Movie Review: 2.0 is an ambitious but staggeringly silly film

By Shreehari H

Grey is a shade that’s mostly foreign to the pastels Shankar paints his films with. In his latest, 2.0 – an overblown, overhyped affair if ever there was one – every character is a stock caricature, speaking strictly in Hallmark homilies. “WikiLeaks mein agla leak tum hoga,” a businessman threatens a minister, while a college-going teenager pontificates on the all-pervasive relevance of smartphones in our lives. “WhatsApp aur selfies ke bina life ka koi matlab nahi hai,” she reminds us. True to form, even the civil services aren’t spared: an IAS officer chairing an emergency meeting asks, “What is this? Kya phenomenon hai?” (how a man like that would clear both his prelims and his mains exams is a question for another day). As befits an all-spectacle, zero-nuance enterprise like this, everything has been doubled here, from scale to special effects to sermons to stupidity. Chitti aaya hai, aaya hai, as Pankaj Udhas might say, and we’re all the worse for it.

Akshay Kumar plays an ex-ornithologist-turned-villain — an Angry Bird named what else but Pakshi Rajan. His is a life that begins and ends with the chirping of a bird, and his backstory makes for the most compelling segment of this film (“Kya Nandu? hospital ke saamne khade hoke phu-phu kar rahe hai?” comes a close second). “Iske paas map ya radar nahi hai,” Pakshi says about the astonishing self-navigational capabilities of the Arctic tern, and when his audience gets lulled into a slumber during this stupefyingly silly seminar, so do we.

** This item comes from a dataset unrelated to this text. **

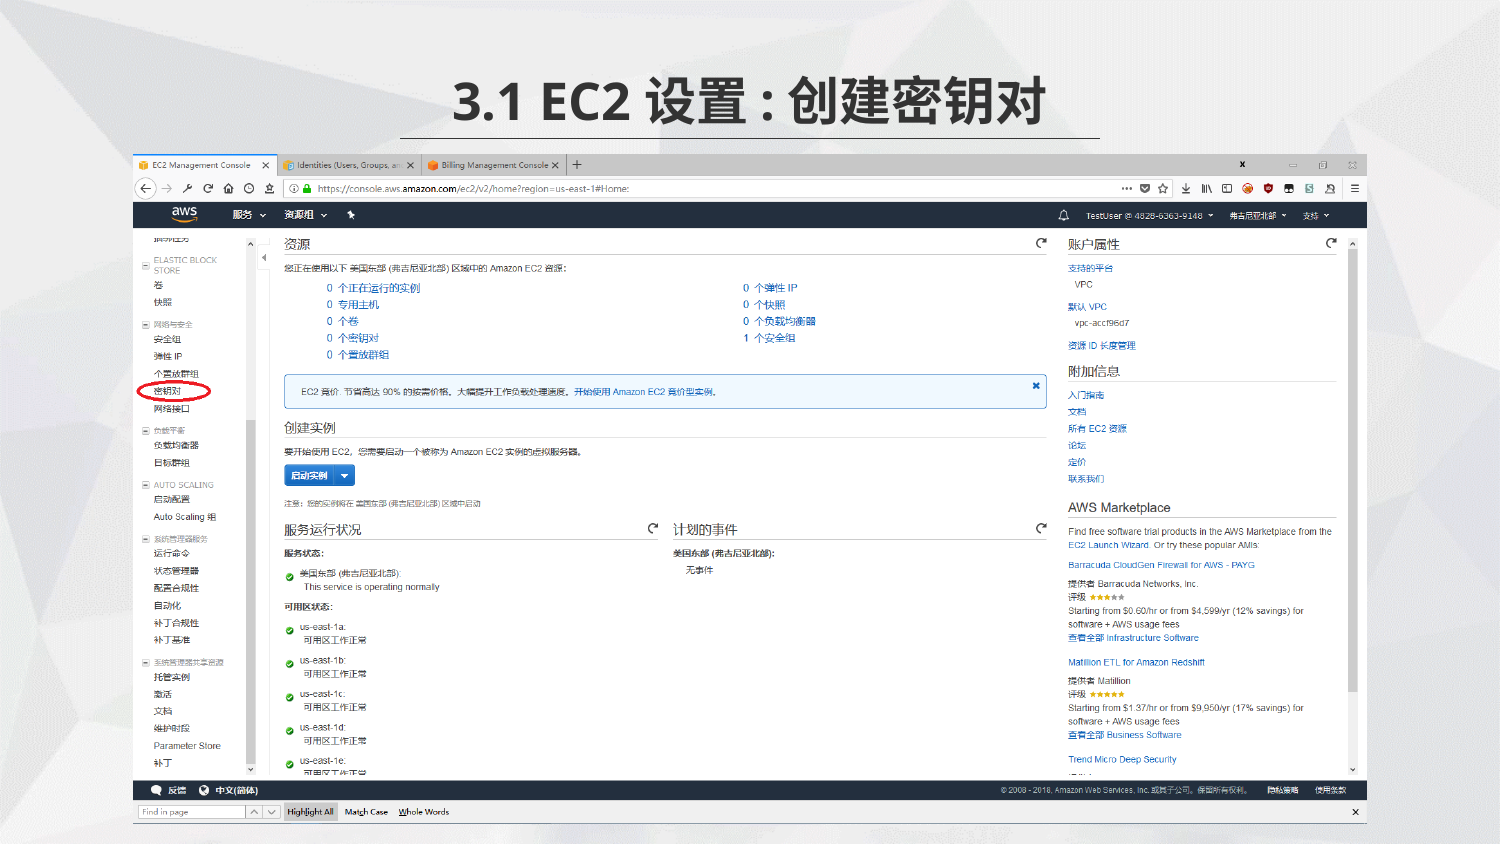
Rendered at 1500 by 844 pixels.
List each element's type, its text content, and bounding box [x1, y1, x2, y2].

picture [0, 0, 1500, 844]
text_box 3.1 EC2设置:创建密钥对 [386, 60, 1114, 138]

In one of the finest casting decisions of the year, Amy Jackson plays a robot. “She’s a nice, intelligent, lovely assistant,” her creator tells a bunch of curious onlookers, with “pre-programmed, customisable, controllable feelings” (and barely expressed, I would add, given that this is the lead actress of Ek Deewana Tha we’re talking about). This humanoid also happens to have a conscience. “Boss, agar maine hacking ki, toh rules todoongi,” she remarks worriedly at one point.

It’s grimly befitting that she speaks of silicon and polycarbonate dust, endowed as she is with the acting range of a microprocessor chip.

Which brings us to the man behind the dark glasses himself. Like Enthiran, this film is clearly an out-and-out star vehicle meant to showcase an ageing behemoth at the peak of his powers. Rajnikanth remains as charismatic as ever, even when uttering the kind of lines that wouldn’t pass muster in a backyard production (understandable though, coming from a man who made Kilimanjaro rhyme with Mohenjo Daro). “Tum toh science jaante ho?” he asks an adversary, before going on to invoke one elementary particle after another — protons, electrons, etc. “Death ke baad ka aura hai microphoton minus,” we are told, and in the end, it all comes down to shakti in a Goliath-versus-Goliath matchup. “A giant ball of negative energy with a mind, a very angry mind. Shaayad yahi fifth force hai,” he explains in a matter-of-fact tone, and I can only imagine how James Chadwick, Ernest Rutherford, and Niels Bohr must collectively be writhing in their graves right about now.

Shankar’s film attempts to throw together a hundred themes at once: from the greediness of multinational corporations to the duplicity of bureaucracy to the debilitating effects of technological advancement, though he never really breaks new ground with any of these. The director has clearly striven to make an epochal, visually spectacular event — any Shankar film, by definition, has always been an event — and the effort is always visible (and almost admirable, but to a significantly lesser extent: case in point being an ear-splitting background score that aspires to Rohit-Shetty levels of cacophony). Speaking of unsubtlety, the RMS Titanic might serve as a most apt metaphor here: there’s no point in coasting along at twenty-six miles per hour in an iceberg-strewn vicinity, and more so if only four of your compartments are watertight in the first place. Then again, Shankar is no James Cameron — heck, he’s not even a Ken Hughes, for that matter. Chitti Chitti Blah Blah.

Rating: 2.5 out of 5


Shreehari H. is a lover of films and an even greater lover of writing.